§ SEZIONE DEL DOCUMENTO:
---

La massa è priva di freni inibitori ed è quindi eminentemente distruttiva, mai costruttiva, e la sua azione è mossa da un desiderio di distruggere per conservare, non già per innovare: «gli istinti della folla sono istinti conservatori». Le masse sono altresì estremamente volubili e volitive al tempo stesso, e da qui Le Bon elabora la teoria del capo carismatico, l’unico che possa efficacemente cavalcarne i furori, il quale non fornisce loro argomentazioni logiche e razionali, bensì intende le loro esigenze e i loro sentimenti e sa indirizzarli: «Non è ai lumi della ragione che il mondo si è trasformato. [...] I sistemi filosofici di fatti non propongono alle folle che argomenti, quando invece l’animo umano chiede solo speranze».

Psicologia delle folle fu pubblicata nel 1895, andando a minare il positivismo di stampo illuministico che era alla base delle democrazie di fine ‘800: se si negavano infatti alle masse moderazione e raziocinio, l’ideale di regime democratico sostenuto dal popolo illuminato veniva ineluttabilmente meno. Le sue tesi furono poi raccolte e messe in pratica da due esempi paradigmatici di capo-popolo: Mussolini e Lenin.

Da tali considerazioni psicologiche e sociologiche di Le Bon nacque, infine, il suo noto aforisma assurto a summa del suo pensiero politico:

«La ragione crea la scienza. I sentimenti guidano la storia»

Un’altra opera fondamentale di Le Bon è Psychologie de l’éducation (Psicologia dell’educazione), che vide la luce nel 1910. In essa il Nostro analizzava la decadenza della scuola e dell’università francese, indicandone le cause – tra l’altro già comprese dagli accademici coevi – e proponendo il proprio ideale di educazione per la gioventù.

All’inizio del XX secolo si discuteva in Francia di una riforma della scuola e dell’università, giacché le condizioni dell’istruzione vi apparivano critiche e scoraggianti. Sono veramente sorprendenti, in proposito, le calzanti analogie tra la scuola della Francia del primo ‘900 e quella italiana attuale!

---

§ RECORD GREZZI:
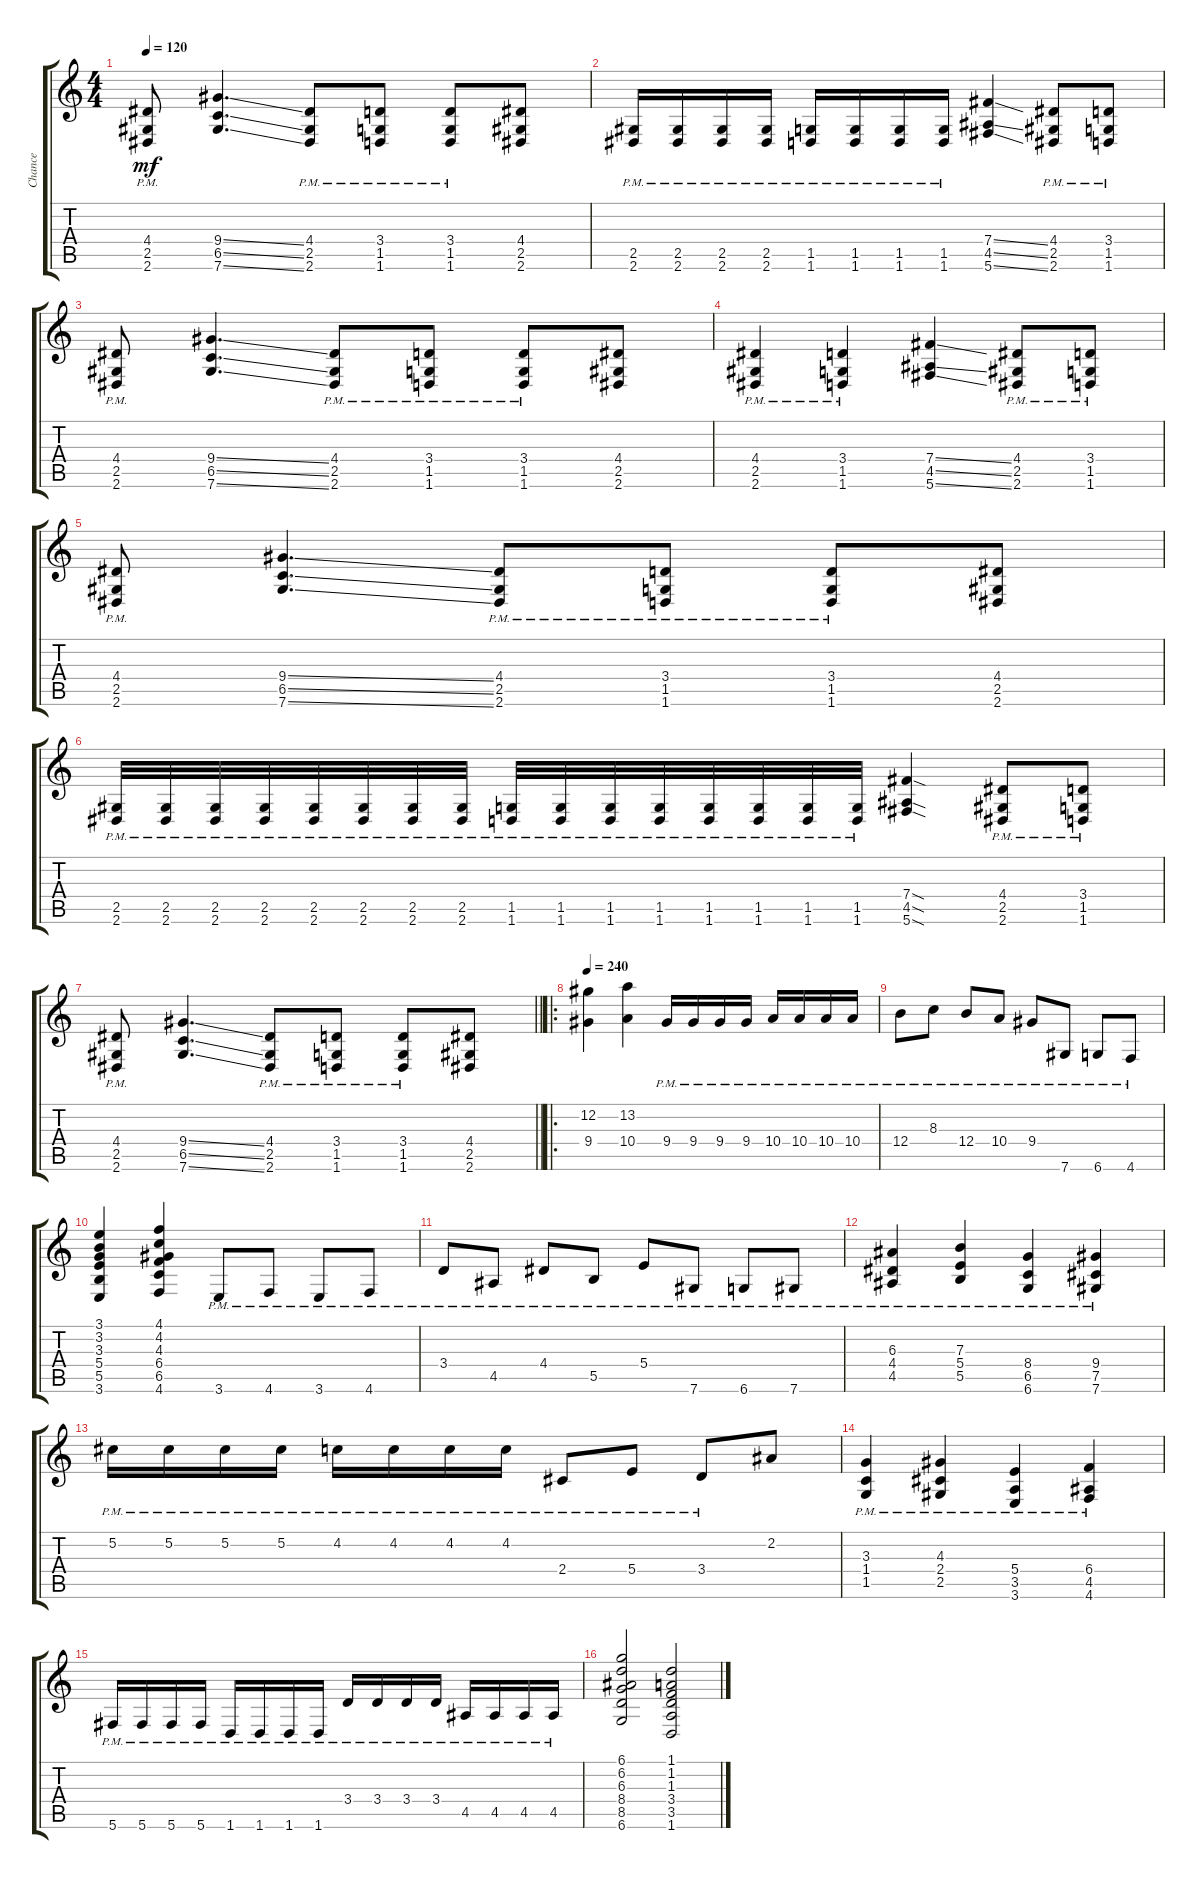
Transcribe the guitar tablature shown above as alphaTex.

\track ("Chance" "Chance") {instrument distortionguitar}
\staff {score tabs}
\tuning (Db4 Ab3 E3 B2 Gb2 Db2) {hide}
\ts (4 4)
\tempo 120
\clef g2
\ks c
(4.4{pm} 2.5{pm} 2.6{pm}).8{dy mf} (9.4{ss} 6.5{ss} 7.6{ss}).4{d} (4.4{pm} 2.5{pm} 2.6{pm}).8 (3.4{pm} 1.5{pm} 1.6{pm}).8 (3.4{pm} 1.5{pm} 1.6{pm}).8 (4.4 2.5 2.6).8 |
(2.5{pm} 2.6{pm}).16 (2.5{pm} 2.6{pm}).16 (2.5{pm} 2.6{pm}).16 (2.5{pm} 2.6{pm}).16 (1.5{pm} 1.6{pm}).16 (1.5{pm} 1.6{pm}).16 (1.5{pm} 1.6{pm}).16 (1.5{pm} 1.6{pm}).16 (7.4{ss} 4.5{ss} 5.6{ss}).4 (4.4{pm} 2.5{pm} 2.6{pm}).8 (3.4{pm} 1.5{pm} 1.6{pm}).8 |
(4.4{pm} 2.5{pm} 2.6{pm}).8 (9.4{ss} 6.5{ss} 7.6{ss}).4{d} (4.4{pm} 2.5{pm} 2.6{pm}).8 (3.4{pm} 1.5{pm} 1.6{pm}).8 (3.4{pm} 1.5{pm} 1.6{pm}).8 (4.4 2.5 2.6).8 |
(4.4{pm} 2.5{pm} 2.6{pm}).4 (3.4{pm} 1.5{pm} 1.6{pm}).4 (7.4{ss} 4.5{ss} 5.6{ss}).4 (4.4{pm} 2.5{pm} 2.6{pm}).8 (3.4{pm} 1.5{pm} 1.6{pm}).8 |
(4.4{pm} 2.5{pm} 2.6{pm}).8 (9.4{ss} 6.5{ss} 7.6{ss}).4{d} (4.4{pm} 2.5{pm} 2.6{pm}).8 (3.4{pm} 1.5{pm} 1.6{pm}).8 (3.4{pm} 1.5{pm} 1.6{pm}).8 (4.4 2.5 2.6).8 |
(2.5{pm} 2.6{pm}).32 (2.5{pm} 2.6{pm}).32 (2.5{pm} 2.6{pm}).32 (2.5{pm} 2.6{pm}).32 (2.5{pm} 2.6{pm}).32 (2.5{pm} 2.6{pm}).32 (2.5{pm} 2.6{pm}).32 (2.5{pm} 2.6{pm}).32 (1.5{pm} 1.6{pm}).32 (1.5{pm} 1.6{pm}).32 (1.5{pm} 1.6{pm}).32 (1.5{pm} 1.6{pm}).32 (1.5{pm} 1.6{pm}).32 (1.5{pm} 1.6{pm}).32 (1.5{pm} 1.6{pm}).32 (1.5{pm} 1.6{pm}).32 (7.4{sod} 4.5{sod} 5.6{sod}).4 (4.4{pm} 2.5{pm} 2.6{pm}).8 (3.4{pm} 1.5{pm} 1.6{pm}).8 |
\barLineRight lightlight
(4.4{pm} 2.5{pm} 2.6{pm}).8 (9.4{ss} 6.5{ss} 7.6{ss}).4{d} (4.4{pm} 2.5{pm} 2.6{pm}).8 (3.4{pm} 1.5{pm} 1.6{pm}).8 (3.4{pm} 1.5{pm} 1.6{pm}).8 (4.4 2.5 2.6).8 |
\ro
\section ("" "")
\tempo 240
(12.2 9.4).4 (13.2 10.4).4 9.4{pm}.16 9.4{pm}.16 9.4{pm}.16 9.4{pm}.16 10.4{pm}.16 10.4{pm}.16 10.4{pm}.16 10.4{pm}.16 |
12.4{pm}.8 8.3{pm}.8 12.4{pm}.8 10.4{pm}.8 9.4{pm}.8 7.6{pm}.8 6.6{pm}.8 4.6{pm}.8 |
(3.1 3.2 3.3 5.4 5.5 3.6).4 (4.1 4.2 4.3 6.4 6.5 4.6).4 3.6{pm}.8 4.6{pm}.8 3.6{pm}.8 4.6{pm}.8 |
3.4{pm}.8 4.5{pm}.8 4.4{pm}.8 5.5{pm}.8 5.4{pm}.8 7.6{pm}.8 6.6{pm}.8 7.6{pm}.8 |
(6.3{pm} 4.4{pm} 4.5{pm}).4 (7.3{pm} 5.4{pm} 5.5{pm}).4 (8.4{pm} 6.5{pm} 6.6{pm}).4 (9.4{pm} 7.5{pm} 7.6{pm}).4 |
5.2{pm}.16 5.2{pm}.16 5.2{pm}.16 5.2{pm}.16 4.2{pm}.16 4.2{pm}.16 4.2{pm}.16 4.2{pm}.16 2.4{pm}.8 5.4{pm}.8 3.4{pm}.8 2.2.8 |
(3.3{pm} 1.4{pm} 1.5{pm}).4 (4.3{pm} 2.4{pm} 2.5{pm}).4 (5.4{pm} 3.5{pm} 3.6{pm}).4 (6.4{pm} 4.5{pm} 4.6{pm}).4 |
5.6{pm}.16 5.6{pm}.16 5.6{pm}.16 5.6{pm}.16 1.6{pm}.16 1.6{pm}.16 1.6{pm}.16 1.6{pm}.16 3.4{pm}.16 3.4{pm}.16 3.4{pm}.16 3.4{pm}.16 4.5{pm}.16 4.5{pm}.16 4.5{pm}.16 4.5{pm}.16 |
(6.1 6.2 6.3 8.4 8.5 6.6).2 (1.1 1.2 1.3 3.4 3.5 1.6).2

---

§ ESERCIZI:
1. Riassumi in due frasi il testo su Le Bon.
2. Stampa dal testo su Le Bon la parte che comincia con "Un’altra opera fondamentale" e prosegue fino a "per la gioventù.".

§ SOLUZIONI:
1. Secondo Le Bon la massa, priva di freni inibitori, è distruttiva, conservatrice e volubile, e solo un capo carismatico che ne comprende esigenze e sentimenti, senza offrirle argomenti razionali, può indirizzarla; Psicologia delle folle, pubblicata nel 1895, minò il positivismo alla base delle democrazie di fine Ottocento, e le sue tesi furono messe in pratica da Mussolini e Lenin. Nel 1910 uscì Psicologia dell'educazione, in cui Le Bon analizzava la decadenza della scuola e dell'università francese, ne indicava le cause e proponeva un proprio ideale di educazione per la gioventù.

2.
Un’altra opera fondamentale di Le Bon è Psychologie de l’éducation (Psicologia dell’educazione), che vide la luce nel 1910. In essa il Nostro analizzava la decadenza della scuola e dell’università francese, indicandone le cause – tra l’altro già comprese dagli accademici coevi – e proponendo il proprio ideale di educazione per la gioventù.